Set down again each entry exactly as it reads, pictures excluded.

[Records from a collection]
- - - - - - -

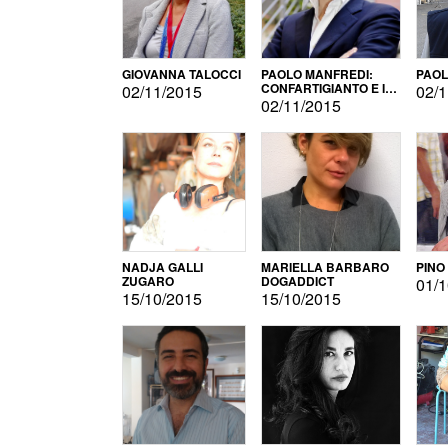
GIOVANNA TALOCCI
PAOLO MANFREDI:
PAOL
CONFARTIGIANTO E IL
02/11/2015
02/1
SONDAGGIO
02/11/2015
NADJA GALLI
MARIELLA BARBARO
PINO
ZUGARO
DOGADDICT
01/1
15/10/2015
15/10/2015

- - - - - - -

▸ Exercise answer:
GIOVANNA TALOCCI
PAOLO MANFREDI:
PAOL
CONFARTIGIANTO E IL
02/11/2015
02/1
SONDAGGIO
02/11/2015
NADJA GALLI
MARIELLA BARBARO
PINO
ZUGARO
DOGADDICT
01/1
15/10/2015
15/10/2015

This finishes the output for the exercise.